PORTLAND — People in Oregon lined up to turn in their used soda cans and glass bottles Saturday, the first day of a new refund that doubled the amount they could get to 10-cents per can.
Oregon was the first state to give 5-cent refunds for recycling used soda cans and glass bottles more than 45 years ago.
Now with other recycling options commonplace, the state is working to revamp the program by doubling that refund on bottled and canned water, soda, beer and malt beverages — regardless of what their labels say.
Oregon’s 1971 Bottle Bill has been replicated in nine other states and the U.S. territory of Guam. Michigan is the only other state with an across-the-board payout as high as 10 cents per bottle, although booze and other large bottles carry a 10-cent payout in California and 15 cents in Maine and Vermont.
The system was a big hit in its early years. But as curbside recycling and pickup services were brought on board two decades later — not to mention inflationary effects on the nickel’s value — the rates at which Oregonians cashed in their bottles and cans gradually tumbled from 90 percent averages to less than 70 percent of all bottle sales statewide in 2014 and 2015.

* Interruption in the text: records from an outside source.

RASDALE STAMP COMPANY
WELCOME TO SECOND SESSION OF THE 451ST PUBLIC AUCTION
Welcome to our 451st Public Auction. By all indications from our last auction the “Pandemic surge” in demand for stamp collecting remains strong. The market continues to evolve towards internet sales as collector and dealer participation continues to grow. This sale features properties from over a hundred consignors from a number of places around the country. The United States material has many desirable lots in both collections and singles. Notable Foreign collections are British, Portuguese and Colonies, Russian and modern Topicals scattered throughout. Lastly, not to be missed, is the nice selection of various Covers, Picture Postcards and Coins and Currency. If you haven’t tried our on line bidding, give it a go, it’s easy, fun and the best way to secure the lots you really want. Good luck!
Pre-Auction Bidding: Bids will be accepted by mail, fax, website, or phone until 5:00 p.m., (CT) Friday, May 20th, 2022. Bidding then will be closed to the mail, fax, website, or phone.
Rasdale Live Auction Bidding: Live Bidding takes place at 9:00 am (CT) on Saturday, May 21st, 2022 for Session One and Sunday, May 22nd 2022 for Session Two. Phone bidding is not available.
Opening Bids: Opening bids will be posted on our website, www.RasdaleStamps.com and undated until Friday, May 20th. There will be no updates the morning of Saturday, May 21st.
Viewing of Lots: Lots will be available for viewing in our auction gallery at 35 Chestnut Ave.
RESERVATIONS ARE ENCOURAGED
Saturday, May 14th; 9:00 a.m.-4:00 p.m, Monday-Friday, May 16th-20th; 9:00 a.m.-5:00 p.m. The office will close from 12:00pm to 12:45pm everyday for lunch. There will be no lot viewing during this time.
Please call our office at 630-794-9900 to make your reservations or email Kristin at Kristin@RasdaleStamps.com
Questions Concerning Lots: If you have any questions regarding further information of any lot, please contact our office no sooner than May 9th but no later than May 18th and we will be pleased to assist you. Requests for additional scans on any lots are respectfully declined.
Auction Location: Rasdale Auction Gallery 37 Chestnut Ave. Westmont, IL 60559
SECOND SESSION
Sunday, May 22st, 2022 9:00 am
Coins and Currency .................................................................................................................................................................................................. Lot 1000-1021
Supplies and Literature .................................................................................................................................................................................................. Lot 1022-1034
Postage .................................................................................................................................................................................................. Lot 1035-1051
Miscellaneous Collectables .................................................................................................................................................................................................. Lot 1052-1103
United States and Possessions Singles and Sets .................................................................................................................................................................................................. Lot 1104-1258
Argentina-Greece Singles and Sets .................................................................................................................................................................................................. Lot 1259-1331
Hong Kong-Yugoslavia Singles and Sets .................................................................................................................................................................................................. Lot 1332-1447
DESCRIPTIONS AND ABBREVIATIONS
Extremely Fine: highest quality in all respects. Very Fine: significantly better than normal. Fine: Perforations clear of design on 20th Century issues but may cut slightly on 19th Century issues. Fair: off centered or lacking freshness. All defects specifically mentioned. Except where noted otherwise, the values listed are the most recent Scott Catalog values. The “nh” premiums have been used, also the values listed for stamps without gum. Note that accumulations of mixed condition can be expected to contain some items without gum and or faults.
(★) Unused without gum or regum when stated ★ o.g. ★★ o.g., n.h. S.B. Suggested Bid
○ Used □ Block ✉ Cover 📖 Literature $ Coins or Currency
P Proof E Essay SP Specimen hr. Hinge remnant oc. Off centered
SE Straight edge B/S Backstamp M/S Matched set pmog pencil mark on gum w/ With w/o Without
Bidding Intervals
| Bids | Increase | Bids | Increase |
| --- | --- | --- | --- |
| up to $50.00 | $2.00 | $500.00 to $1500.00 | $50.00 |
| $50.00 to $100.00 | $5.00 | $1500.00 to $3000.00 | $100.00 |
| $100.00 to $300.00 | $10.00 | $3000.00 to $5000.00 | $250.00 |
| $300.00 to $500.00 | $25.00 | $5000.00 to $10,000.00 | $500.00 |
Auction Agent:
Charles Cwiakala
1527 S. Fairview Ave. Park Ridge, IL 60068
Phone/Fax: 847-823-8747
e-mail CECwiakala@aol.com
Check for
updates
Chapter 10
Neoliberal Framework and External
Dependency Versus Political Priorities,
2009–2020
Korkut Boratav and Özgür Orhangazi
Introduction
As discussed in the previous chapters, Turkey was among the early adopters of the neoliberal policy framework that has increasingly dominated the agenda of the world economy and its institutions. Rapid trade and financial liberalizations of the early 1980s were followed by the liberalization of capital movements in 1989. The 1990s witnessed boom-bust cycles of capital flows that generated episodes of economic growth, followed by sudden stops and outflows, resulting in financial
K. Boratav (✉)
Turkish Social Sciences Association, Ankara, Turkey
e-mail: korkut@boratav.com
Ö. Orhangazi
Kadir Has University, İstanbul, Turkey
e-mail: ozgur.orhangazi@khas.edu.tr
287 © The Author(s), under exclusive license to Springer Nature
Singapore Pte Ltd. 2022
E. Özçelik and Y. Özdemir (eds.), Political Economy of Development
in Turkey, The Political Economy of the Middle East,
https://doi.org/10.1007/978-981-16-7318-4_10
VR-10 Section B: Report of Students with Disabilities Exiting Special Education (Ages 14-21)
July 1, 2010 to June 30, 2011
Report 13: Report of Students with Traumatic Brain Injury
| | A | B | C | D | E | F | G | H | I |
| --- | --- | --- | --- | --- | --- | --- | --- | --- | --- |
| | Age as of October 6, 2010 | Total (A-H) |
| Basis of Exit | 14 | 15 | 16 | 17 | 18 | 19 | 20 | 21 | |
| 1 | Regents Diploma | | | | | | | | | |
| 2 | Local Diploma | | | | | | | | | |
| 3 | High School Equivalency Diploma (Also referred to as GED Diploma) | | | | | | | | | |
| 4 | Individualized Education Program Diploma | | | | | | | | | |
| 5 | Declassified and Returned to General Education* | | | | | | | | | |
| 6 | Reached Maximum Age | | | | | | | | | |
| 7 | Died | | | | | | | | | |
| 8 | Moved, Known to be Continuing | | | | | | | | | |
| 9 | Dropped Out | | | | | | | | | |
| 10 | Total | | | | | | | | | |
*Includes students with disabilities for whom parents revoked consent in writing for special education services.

That decline triggered the new 10-cent rate — a provision lawmakers added in 2011.
The higher refund took effect Saturday. Long lines were expected at the 20 bottle redemption sites across the state, and the roughly 2,000 or so grocery stores that participate in the refund program braced for a bustling weekend.
Critics say the higher amount is bad policy during a time of crisis for Oregon’s upcoming budget, where jobs and taxes are on the line to help close a $1.6 billion deficit.
Oregonians cashed in slightly more than 1 billion bottles and cans in 2015, roughly two-thirds of total sales that year, according to a 2017 report to the Legislature by the state Liquor and Control Commission, which aids distributors in administering program operations.
That equates to almost $30 million in gross bottle refunds that Oregonians never redeemed, all of which stayed with local and national beverage distributors such as Pepsi and Pendleton Bottle Co., plus others who participate in the Oregon Beverage Recycling Cooperative.
Some of those funds help beverage distributors operate the program. It involves transporting recyclables to processing sites and reimbursing grocery stores, which don’t make a profit but are still required to accept empty containers and refund consumers.